Several million British expats urged to Brexit-proof their finances

Several million British expats urged to Brexit-proof their finances

Several million British expats urged to Brexit-proof their finances

According to leading financial advice firms, all British expats should now be reviewing their financial strategies in the light of a possible no-deal Brexit.

The news that the UK Chancellor of the Exchequer is setting aside some £500 million in preparation for a no-deal Brexit is sending shivers up the spines of a good number of British expats as well as their financial advisors. The announcement indicates the British government is now willing to crash out of the EU without taking into account the chaos it will cause to businesses and investors at every level.

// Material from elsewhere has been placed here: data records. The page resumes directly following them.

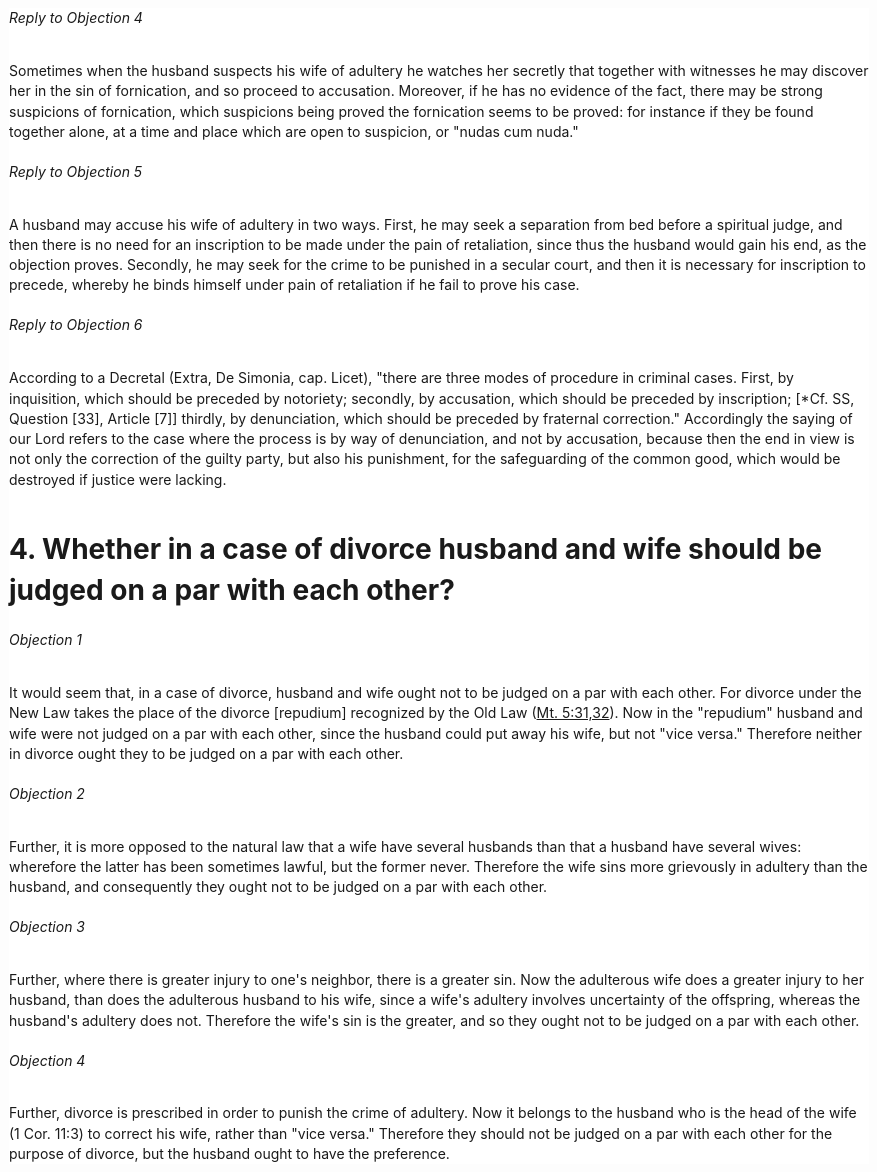 ###### Reply to Objection 4
Sometimes when the husband suspects his wife of adultery he watches her secretly that together with witnesses he may discover her in the sin of fornication, and so proceed to accusation. Moreover, if he has no evidence of the fact, there may be strong suspicions of fornication, which suspicions being proved the fornication seems to be proved: for instance if they be found together alone, at a time and place which are open to suspicion, or "nudas cum nuda."  

###### Reply to Objection 5
A husband may accuse his wife of adultery in two ways. First, he may seek a separation from bed before a spiritual judge, and then there is no need for an inscription to be made under the pain of retaliation, since thus the husband would gain his end, as the objection proves. Secondly, he may seek for the crime to be punished in a secular court, and then it is necessary for inscription to precede, whereby he binds himself under pain of retaliation if he fail to prove his case.  

###### Reply to Objection 6
According to a Decretal (Extra, De Simonia, cap. Licet), "there are three modes of procedure in criminal cases. First, by inquisition, which should be preceded by notoriety; secondly, by accusation, which should be preceded by inscription; \[\*Cf. SS, Question \[33\], Article \[7\]\] thirdly, by denunciation, which should be preceded by fraternal correction." Accordingly the saying of our Lord refers to the case where the process is by way of denunciation, and not by accusation, because then the end in view is not only the correction of the guilty party, but also his punishment, for the safeguarding of the common good, which would be destroyed if justice were lacking.  




# 4. Whether in a case of divorce husband and wife should be judged on a par with each other? 

###### Objection 1
It would seem that, in a case of divorce, husband and wife ought not to be judged on a par with each other. For divorce under the New Law takes the place of the divorce \[repudium\] recognized by the Old Law ([Mt. 5:31,32](http://bible.gospelcom.net/bible?Mt++5:31,32)). Now in the "repudium" husband and wife were not judged on a par with each other, since the husband could put away his wife, but not "vice versa." Therefore neither in divorce ought they to be judged on a par with each other.  

###### Objection 2
Further, it is more opposed to the natural law that a wife have several husbands than that a husband have several wives: wherefore the latter has been sometimes lawful, but the former never. Therefore the wife sins more grievously in adultery than the husband, and consequently they ought not to be judged on a par with each other.  

###### Objection 3
Further, where there is greater injury to one's neighbor, there is a greater sin. Now the adulterous wife does a greater injury to her husband, than does the adulterous husband to his wife, since a wife's adultery involves uncertainty of the offspring, whereas the husband's adultery does not. Therefore the wife's sin is the greater, and so they ought not to be judged on a par with each other.  

###### Objection 4
Further, divorce is prescribed in order to punish the crime of adultery. Now it belongs to the husband who is the head of the wife (1 Cor. 11:3) to correct his wife, rather than "vice versa." Therefore they should not be judged on a par with each other for the purpose of divorce, but the husband ought to have the preference.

The first effect will be a massive devaluation of sterling, making life for expats on the UK state pension even more difficult than it is at present, and unless collaboration has been established, those receiving pensions in either their offshore or British bank accounts may not be able to access their cash.

For British pensioners in receipt of private pensions and living in the EU, their pensions should still reach their UK bank accounts, but a no-deal Brexit could cause havoc as regards transfers to EU bank accounts and also increase the costs of such transfers. A relatively straightforward co-operation between EU and UK regulators could avoid this scenario, but all is silence on this issue to date. For EU citizens living in the UK, the UK government has promised the granting of temporary permission for EU-based firms to transfer pensions to those in the UK, but huge question marks apply as, should an EU firm go bust, its clients in the UK would not be protected.

Even British expat retirees who’ve lived and worked overseas for many years and have now decided to return home will be affected by a no-deal Brexit, as the result of the EU divorce will hit hard on the UK economy, thus affecting the sustainability and value of UK-based work-related pensions. Falling interest rates and company profits could well have negative effects on final salary schemes, causing many to simply close. It’s bad news as well for defined contribution pensions as they depend on investment performance for their growth. Should the stock exchange hit a downward trend, the value of pension pots and the retirement income they can purchase will also fall. Even investments in government bonds are likely to be affected, with their value relevant to market conditions. Lastly, risk management in pension funds is via cross-border derivatives, with the future of this market yet another, highly complex, part of the Brexit negotiations.